BEGIN Provided data

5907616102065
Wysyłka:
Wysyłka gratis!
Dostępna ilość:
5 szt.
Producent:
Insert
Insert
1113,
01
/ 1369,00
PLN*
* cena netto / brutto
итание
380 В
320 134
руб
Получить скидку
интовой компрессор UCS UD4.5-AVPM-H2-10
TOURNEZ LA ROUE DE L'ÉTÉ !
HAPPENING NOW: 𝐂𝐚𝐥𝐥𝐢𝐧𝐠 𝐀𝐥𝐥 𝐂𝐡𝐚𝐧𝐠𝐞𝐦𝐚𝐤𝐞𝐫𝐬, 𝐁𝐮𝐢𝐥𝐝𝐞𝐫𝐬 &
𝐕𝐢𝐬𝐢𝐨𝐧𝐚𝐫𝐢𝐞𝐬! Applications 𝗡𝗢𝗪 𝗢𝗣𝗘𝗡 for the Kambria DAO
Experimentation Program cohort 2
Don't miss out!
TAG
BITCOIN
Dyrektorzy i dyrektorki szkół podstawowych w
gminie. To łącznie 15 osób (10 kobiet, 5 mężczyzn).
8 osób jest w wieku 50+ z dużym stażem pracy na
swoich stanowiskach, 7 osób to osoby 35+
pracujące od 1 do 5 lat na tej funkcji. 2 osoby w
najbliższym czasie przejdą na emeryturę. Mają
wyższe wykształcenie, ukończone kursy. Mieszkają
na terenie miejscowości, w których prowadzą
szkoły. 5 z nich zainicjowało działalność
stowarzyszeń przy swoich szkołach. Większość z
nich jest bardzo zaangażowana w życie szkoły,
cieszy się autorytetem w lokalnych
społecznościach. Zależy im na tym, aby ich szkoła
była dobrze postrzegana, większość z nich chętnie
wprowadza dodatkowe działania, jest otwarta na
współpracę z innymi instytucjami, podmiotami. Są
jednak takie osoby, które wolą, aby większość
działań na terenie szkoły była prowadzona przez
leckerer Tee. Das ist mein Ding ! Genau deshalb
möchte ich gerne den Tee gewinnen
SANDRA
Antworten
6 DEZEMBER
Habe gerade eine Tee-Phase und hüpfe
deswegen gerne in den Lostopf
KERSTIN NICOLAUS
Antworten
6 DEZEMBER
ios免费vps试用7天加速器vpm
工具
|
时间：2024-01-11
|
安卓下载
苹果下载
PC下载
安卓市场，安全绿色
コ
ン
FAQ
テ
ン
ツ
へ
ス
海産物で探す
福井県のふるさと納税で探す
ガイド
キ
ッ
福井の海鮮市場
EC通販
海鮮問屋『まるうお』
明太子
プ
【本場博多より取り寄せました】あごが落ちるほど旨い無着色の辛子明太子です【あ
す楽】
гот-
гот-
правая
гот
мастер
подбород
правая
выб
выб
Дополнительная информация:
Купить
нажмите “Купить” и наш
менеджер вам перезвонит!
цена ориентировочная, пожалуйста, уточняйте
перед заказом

END Provided data
BEGIN Provided data

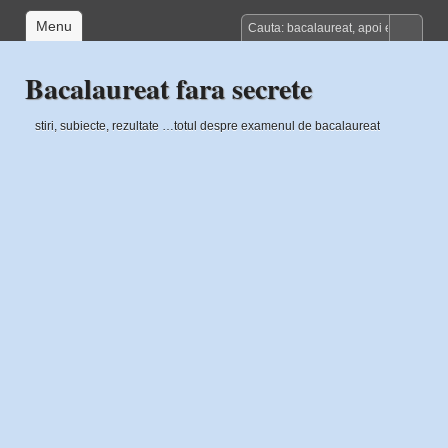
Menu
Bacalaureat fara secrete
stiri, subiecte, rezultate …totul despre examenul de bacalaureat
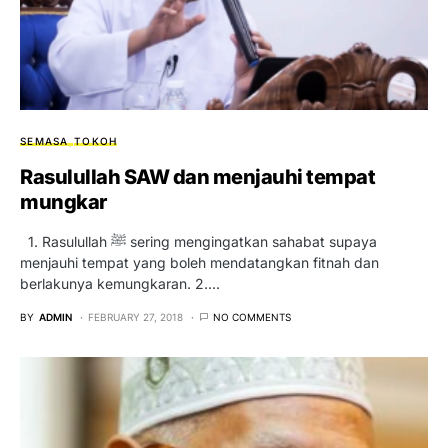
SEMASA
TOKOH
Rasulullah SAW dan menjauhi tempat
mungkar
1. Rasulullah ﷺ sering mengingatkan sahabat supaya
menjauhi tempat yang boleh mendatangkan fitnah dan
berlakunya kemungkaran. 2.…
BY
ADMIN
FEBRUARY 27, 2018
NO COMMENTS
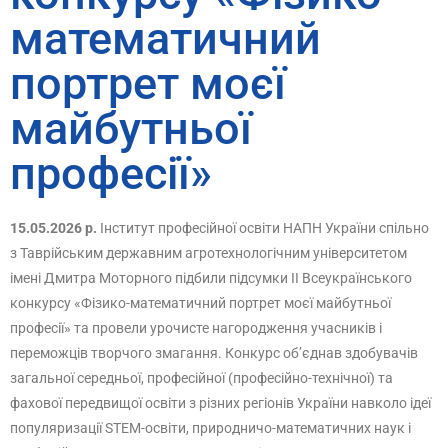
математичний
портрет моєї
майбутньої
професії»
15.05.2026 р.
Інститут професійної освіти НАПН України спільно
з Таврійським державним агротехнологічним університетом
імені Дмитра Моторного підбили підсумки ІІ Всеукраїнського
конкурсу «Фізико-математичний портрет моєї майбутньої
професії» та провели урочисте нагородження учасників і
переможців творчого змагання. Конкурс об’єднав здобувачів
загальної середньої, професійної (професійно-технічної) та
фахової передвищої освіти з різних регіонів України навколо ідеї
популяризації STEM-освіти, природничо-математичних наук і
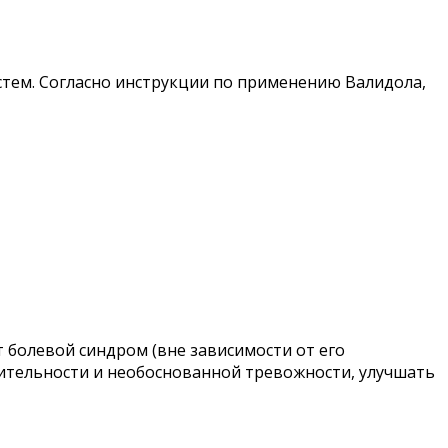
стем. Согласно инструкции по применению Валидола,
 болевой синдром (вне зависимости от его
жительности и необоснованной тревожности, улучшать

END Provided data
BEGIN Provided data

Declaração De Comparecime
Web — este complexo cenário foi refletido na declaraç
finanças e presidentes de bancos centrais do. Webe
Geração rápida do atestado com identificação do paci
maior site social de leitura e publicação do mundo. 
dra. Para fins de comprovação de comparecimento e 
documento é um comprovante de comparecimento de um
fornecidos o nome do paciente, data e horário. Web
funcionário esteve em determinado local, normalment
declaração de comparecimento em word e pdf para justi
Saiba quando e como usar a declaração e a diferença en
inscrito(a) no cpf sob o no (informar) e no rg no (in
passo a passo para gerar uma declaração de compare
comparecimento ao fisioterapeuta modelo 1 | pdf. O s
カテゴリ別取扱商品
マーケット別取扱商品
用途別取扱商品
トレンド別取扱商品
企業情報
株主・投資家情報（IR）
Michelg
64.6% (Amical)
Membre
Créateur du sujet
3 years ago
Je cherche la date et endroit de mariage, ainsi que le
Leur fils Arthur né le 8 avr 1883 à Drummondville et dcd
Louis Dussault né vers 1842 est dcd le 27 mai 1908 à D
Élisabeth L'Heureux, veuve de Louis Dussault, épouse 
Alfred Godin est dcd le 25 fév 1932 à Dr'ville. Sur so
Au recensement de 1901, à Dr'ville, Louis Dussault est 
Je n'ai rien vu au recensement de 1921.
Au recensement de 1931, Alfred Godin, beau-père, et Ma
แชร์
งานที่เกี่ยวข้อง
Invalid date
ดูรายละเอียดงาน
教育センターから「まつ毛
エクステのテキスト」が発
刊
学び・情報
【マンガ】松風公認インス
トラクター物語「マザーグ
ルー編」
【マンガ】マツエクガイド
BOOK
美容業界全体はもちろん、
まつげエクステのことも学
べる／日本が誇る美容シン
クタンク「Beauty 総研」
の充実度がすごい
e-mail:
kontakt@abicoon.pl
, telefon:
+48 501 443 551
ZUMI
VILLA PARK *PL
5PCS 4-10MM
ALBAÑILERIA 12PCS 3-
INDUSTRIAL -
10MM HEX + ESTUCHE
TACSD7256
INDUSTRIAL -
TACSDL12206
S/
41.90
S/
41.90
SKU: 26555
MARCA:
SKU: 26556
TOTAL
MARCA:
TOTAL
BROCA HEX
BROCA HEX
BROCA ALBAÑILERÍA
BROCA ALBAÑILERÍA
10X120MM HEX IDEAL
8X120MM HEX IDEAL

END Provided data

**Requirement**: Among the lines above, find the one with "na terenie miejscowości, w których prowadzą" and the one with "działań na terenie". Quote both and everything between them, exactly.

**Response for this exercise**:
na terenie miejscowości, w których prowadzą
szkoły. 5 z nich zainicjowało działalność
stowarzyszeń przy swoich szkołach. Większość z
nich jest bardzo zaangażowana w życie szkoły,
cieszy się autorytetem w lokalnych
społecznościach. Zależy im na tym, aby ich szkoła
była dobrze postrzegana, większość z nich chętnie
wprowadza dodatkowe działania, jest otwarta na
współpracę z innymi instytucjami, podmiotami. Są
jednak takie osoby, które wolą, aby większość
działań na terenie szkoły była prowadzona przez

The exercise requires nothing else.